■ What the exercise asks
Can you return every line of text in the data below, word for word and in the same order, with the pictures left out of your answer?
━━━ Exercise data
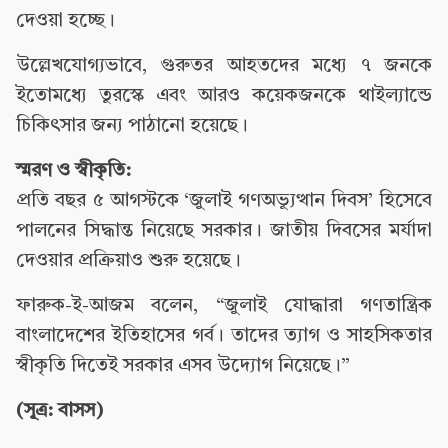
দেওয়া হচ্ছে।
উল্লেখযোগ্যভাবে, গুরুতর আহতদের মধ্যে ৭ জনকে
ইতোমধ্যে তুরস্কে এবং আরও কয়েকজনকে থাইল্যান্ডে
চিকিৎসার জন্য পাঠানো হয়েছে।
স্মরণ ও স্বীকৃতি:
প্রতি বছর ৫ আগস্টকে ‘জুলাই গণঅভ্যুত্থান দিবস’ হিসেবে
পালনের সিদ্ধান্ত নিয়েছে সরকার। জাতীয় দিবসের মর্যাদা
দেওয়ার প্রক্রিয়াও শুরু হয়েছে।
ফারুক-ই-আজম বলেন, “জুলাই যোদ্ধারা গণতান্ত্রিক
বাংলাদেশের ইতিহাসের গর্ব। তাদের ত্যাগ ও সাহসিকতার
স্বীকৃতি দিতেই সরকার এসব উদ্যোগ নিয়েছে।”
(সূত্র: বাসস)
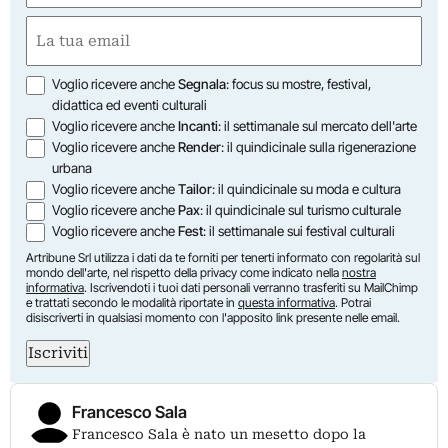
First
Email
(Required)
Opzioni
Voglio ricevere anche
Segnala
: focus su mostre, festival,
didattica ed eventi culturali
Voglio ricevere anche
Incanti
: il settimanale sul mercato dell'arte
Voglio ricevere anche
Render
: il quindicinale sulla rigenerazione
urbana
Voglio ricevere anche
Tailor
: il quindicinale su moda e cultura
Voglio ricevere anche
Pax
: il quindicinale sul turismo culturale
Voglio ricevere anche
Fest
: il settimanale sui festival culturali
Artribune Srl utilizza i dati da te forniti per tenerti informato con regolarità sul
mondo dell'arte, nel rispetto della privacy come indicato nella
nostra
informativa
. Iscrivendoti i tuoi dati personali verranno trasferiti su MailChimp
e trattati secondo le modalità riportate in
questa informativa
. Potrai
disiscriverti in qualsiasi momento con l'apposito link presente nelle email.
Iscriviti
Francesco Sala
Francesco Sala è nato un mesetto dopo la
━━━━━━
■ Answer box
দেওয়া হচ্ছে।
উল্লেখযোগ্যভাবে, গুরুতর আহতদের মধ্যে ৭ জনকে
ইতোমধ্যে তুরস্কে এবং আরও কয়েকজনকে থাইল্যান্ডে
চিকিৎসার জন্য পাঠানো হয়েছে।
স্মরণ ও স্বীকৃতি:
প্রতি বছর ৫ আগস্টকে ‘জুলাই গণঅভ্যুত্থান দিবস’ হিসেবে
পালনের সিদ্ধান্ত নিয়েছে সরকার। জাতীয় দিবসের মর্যাদা
দেওয়ার প্রক্রিয়াও শুরু হয়েছে।
ফারুক-ই-আজম বলেন, “জুলাই যোদ্ধারা গণতান্ত্রিক
বাংলাদেশের ইতিহাসের গর্ব। তাদের ত্যাগ ও সাহসিকতার
স্বীকৃতি দিতেই সরকার এসব উদ্যোগ নিয়েছে।”
(সূত্র: বাসস)
First
Email
(Required)
Opzioni
Voglio ricevere anche
Segnala
: focus su mostre, festival,
didattica ed eventi culturali
Voglio ricevere anche
Incanti
: il settimanale sul mercato dell'arte
Voglio ricevere anche
Render
: il quindicinale sulla rigenerazione
urbana
Voglio ricevere anche
Tailor
: il quindicinale su moda e cultura
Voglio ricevere anche
Pax
: il quindicinale sul turismo culturale
Voglio ricevere anche
Fest
: il settimanale sui festival culturali
Artribune Srl utilizza i dati da te forniti per tenerti informato con regolarità sul
mondo dell'arte, nel rispetto della privacy come indicato nella
nostra
informativa
. Iscrivendoti i tuoi dati personali verranno trasferiti su MailChimp
e trattati secondo le modalità riportate in
questa informativa
. Potrai
disiscriverti in qualsiasi momento con l'apposito link presente nelle email.
Iscriviti
Francesco Sala
Francesco Sala è nato un mesetto dopo la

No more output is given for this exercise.